_What needs to be done_
Within the records that follow, find every line containing the string "executes". Copy those lines.

Saved entries:
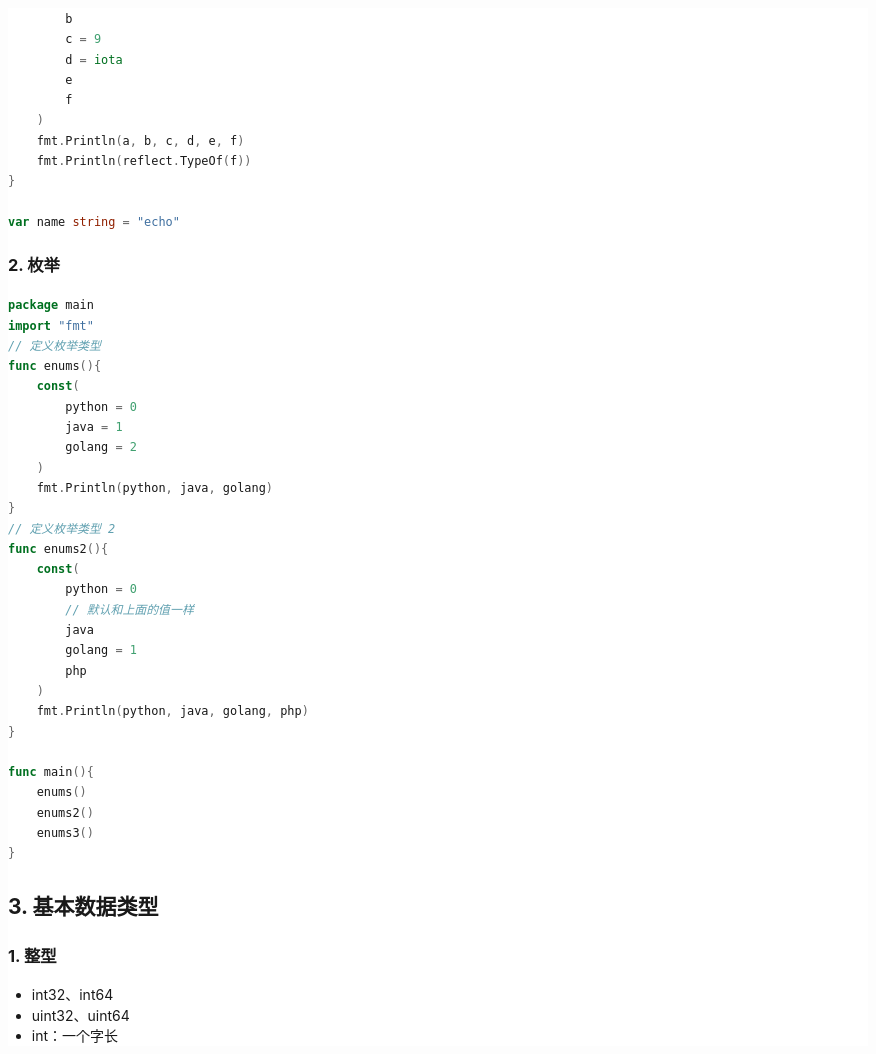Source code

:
 ```go
		b
		c = 9
		d = iota
		e
		f
	)
	fmt.Println(a, b, c, d, e, f)
	fmt.Println(reflect.TypeOf(f))
}

var name string = "echo"
```

### 2. 枚举

```go
package main
import "fmt"
// 定义枚举类型
func enums(){
    const(
    	python = 0
        java = 1
        golang = 2
    )
    fmt.Println(python, java, golang)
}
// 定义枚举类型 2
func enums2(){
    const(
    	python = 0
        // 默认和上面的值一样
        java
        golang = 1
        php
    )
    fmt.Println(python, java, golang, php)
}

func main(){
    enums()
    enums2()
    enums3()
}
```

## 3. 基本数据类型

### 1. 整型

-   int32、int64
-   uint32、uint64
-   int：一个字长

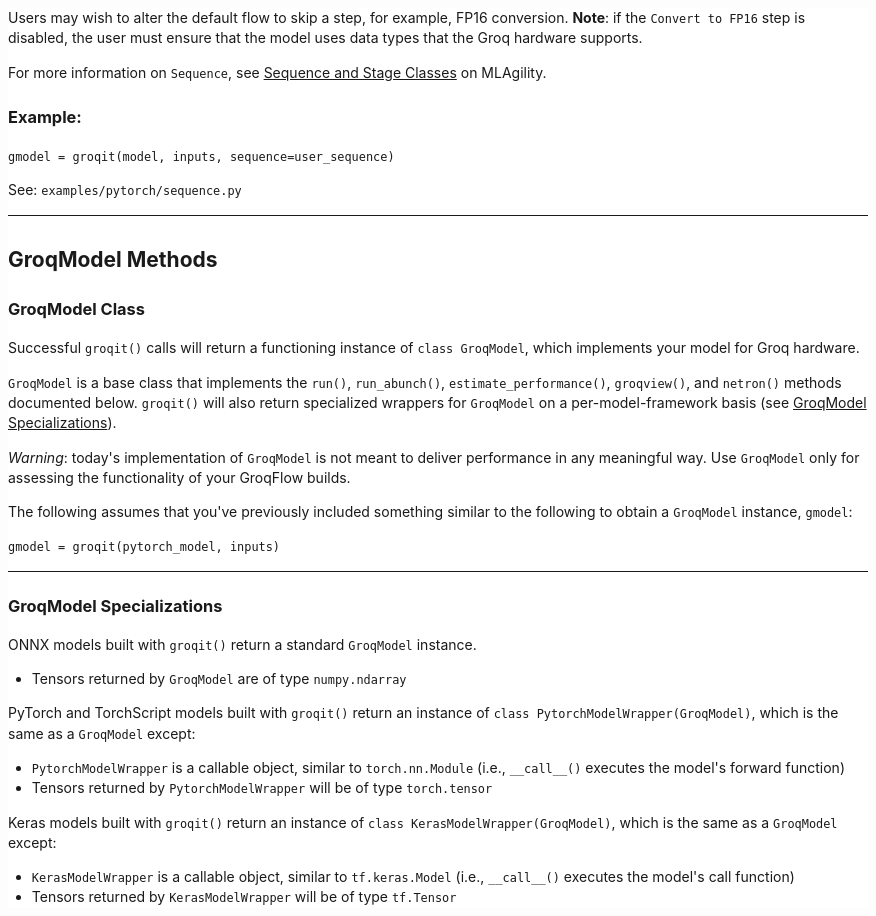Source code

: Users may wish to alter the default flow to skip a step, for example, FP16 conversion. **Note**: if the `Convert to FP16` step is disabled, the user must ensure that the model uses data types that the Groq hardware supports.

For more information on `Sequence`, see [Sequence and Stage Classes](https://github.com/groq/mlagility/blob/main/docs/code.md#sequence-and-stage-classes) on MLAgility.

### Example:

```
gmodel = groqit(model, inputs, sequence=user_sequence)
```

See: `examples/pytorch/sequence.py`

---

## GroqModel Methods

### GroqModel Class

Successful `groqit()` calls will return a functioning instance of `class GroqModel`, which implements your model for Groq hardware.

`GroqModel` is a base class that implements the `run()`, `run_abunch()`, `estimate_performance()`, `groqview()`, and `netron()` methods documented below. `groqit()` will also return specialized wrappers for `GroqModel` on a per-model-framework basis (see [GroqModel Specializations](#groqmodel-specializations)).

*Warning*: today's implementation of `GroqModel` is not meant to deliver performance in any meaningful way. Use `GroqModel` only for assessing the functionality of your GroqFlow builds.

The following assumes that you've previously included something similar to the following to obtain a `GroqModel` instance, `gmodel`:

```
gmodel = groqit(pytorch_model, inputs)
```

---

### GroqModel Specializations

ONNX models built with `groqit()` return a standard `GroqModel` instance.
 - Tensors returned by `GroqModel` are of type `numpy.ndarray`

PyTorch and TorchScript models built with `groqit()` return an instance of `class PytorchModelWrapper(GroqModel)`, which is the same as a `GroqModel` except:
 - `PytorchModelWrapper` is a callable object, similar to `torch.nn.Module` (i.e., `__call__()` executes the model's forward function)
 - Tensors returned by `PytorchModelWrapper` will be of type `torch.tensor`

Keras models built with `groqit()` return an instance of `class KerasModelWrapper(GroqModel)`, which is the same as a `GroqModel` except:
 - `KerasModelWrapper` is a callable object, similar to `tf.keras.Model` (i.e., `__call__()` executes the model's call function)
 - Tensors returned by `KerasModelWrapper` will be of type `tf.Tensor`
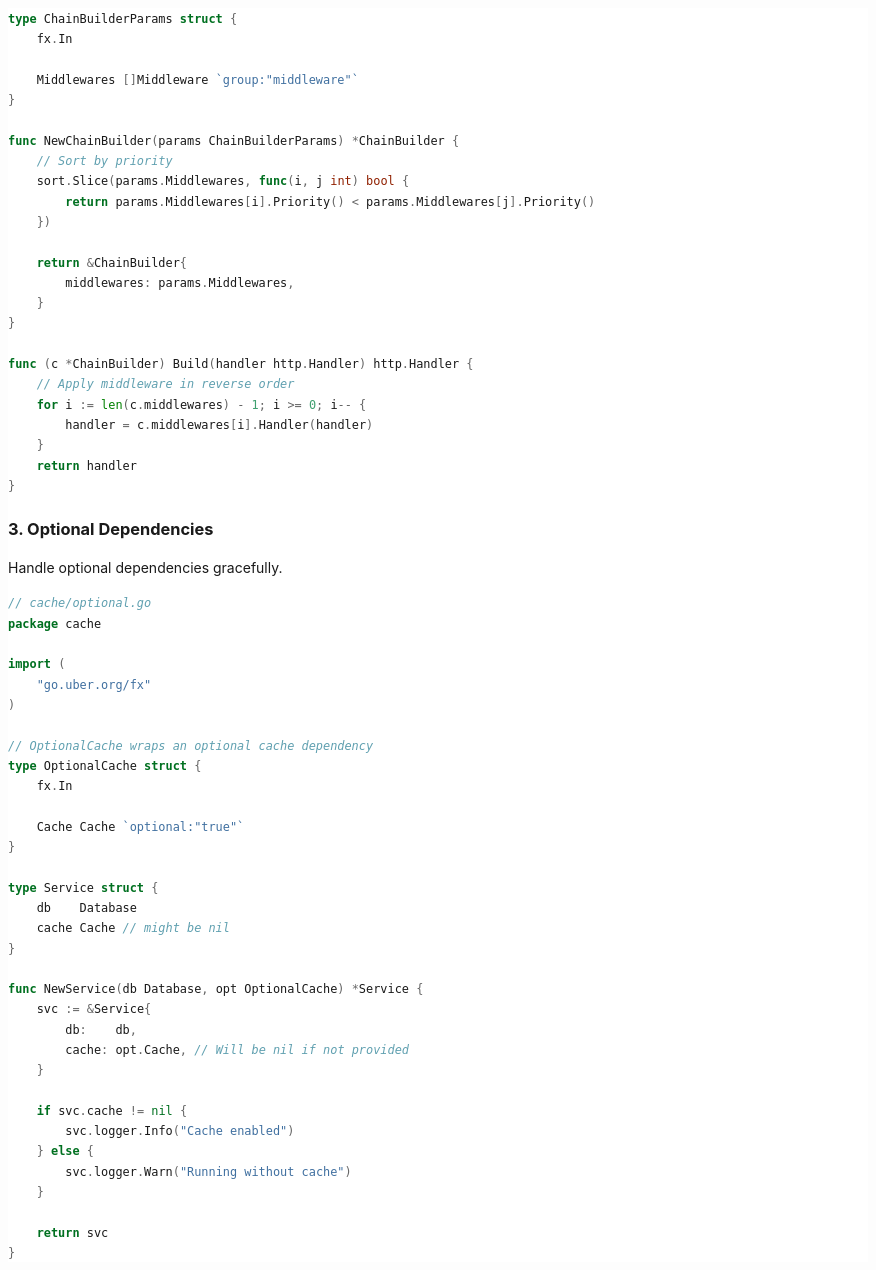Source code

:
```go
type ChainBuilderParams struct {
    fx.In
    
    Middlewares []Middleware `group:"middleware"`
}

func NewChainBuilder(params ChainBuilderParams) *ChainBuilder {
    // Sort by priority
    sort.Slice(params.Middlewares, func(i, j int) bool {
        return params.Middlewares[i].Priority() < params.Middlewares[j].Priority()
    })
    
    return &ChainBuilder{
        middlewares: params.Middlewares,
    }
}

func (c *ChainBuilder) Build(handler http.Handler) http.Handler {
    // Apply middleware in reverse order
    for i := len(c.middlewares) - 1; i >= 0; i-- {
        handler = c.middlewares[i].Handler(handler)
    }
    return handler
}
```

### 3. Optional Dependencies

Handle optional dependencies gracefully.

```go
// cache/optional.go
package cache

import (
    "go.uber.org/fx"
)

// OptionalCache wraps an optional cache dependency
type OptionalCache struct {
    fx.In
    
    Cache Cache `optional:"true"`
}

type Service struct {
    db    Database
    cache Cache // might be nil
}

func NewService(db Database, opt OptionalCache) *Service {
    svc := &Service{
        db:    db,
        cache: opt.Cache, // Will be nil if not provided
    }
    
    if svc.cache != nil {
        svc.logger.Info("Cache enabled")
    } else {
        svc.logger.Warn("Running without cache")
    }
    
    return svc
}
```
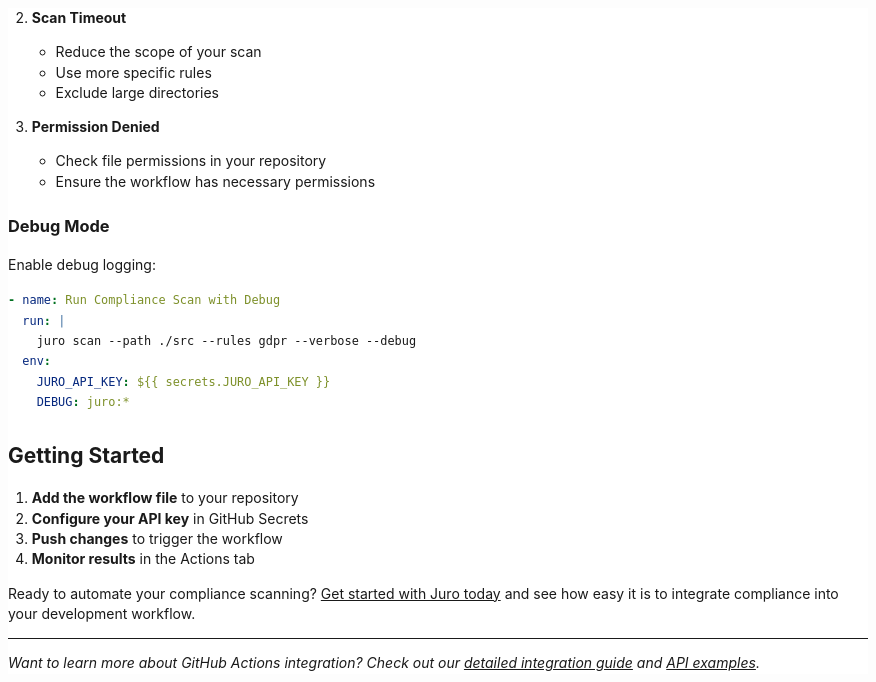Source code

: 2. **Scan Timeout**
   - Reduce the scope of your scan
   - Use more specific rules
   - Exclude large directories

3. **Permission Denied**
   - Check file permissions in your repository
   - Ensure the workflow has necessary permissions

### Debug Mode

Enable debug logging:

```yaml
- name: Run Compliance Scan with Debug
  run: |
    juro scan --path ./src --rules gdpr --verbose --debug
  env:
    JURO_API_KEY: ${{ secrets.JURO_API_KEY }}
    DEBUG: juro:*
```

## Getting Started

1. **Add the workflow file** to your repository
2. **Configure your API key** in GitHub Secrets
3. **Push changes** to trigger the workflow
4. **Monitor results** in the Actions tab

Ready to automate your compliance scanning? [Get started with Juro today](https://juro.dev/signup) and see how easy it is to integrate compliance into your development workflow.

---

*Want to learn more about GitHub Actions integration? Check out our [detailed integration guide](/docs/integrations/github-actions) and [API examples](/docs/api/examples).*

_Exercise solution_
 - `PytorchModelWrapper` is a callable object, similar to `torch.nn.Module` (i.e., `__call__()` executes the model's forward function)
 - `KerasModelWrapper` is a callable object, similar to `tf.keras.Model` (i.e., `__call__()` executes the model's call function)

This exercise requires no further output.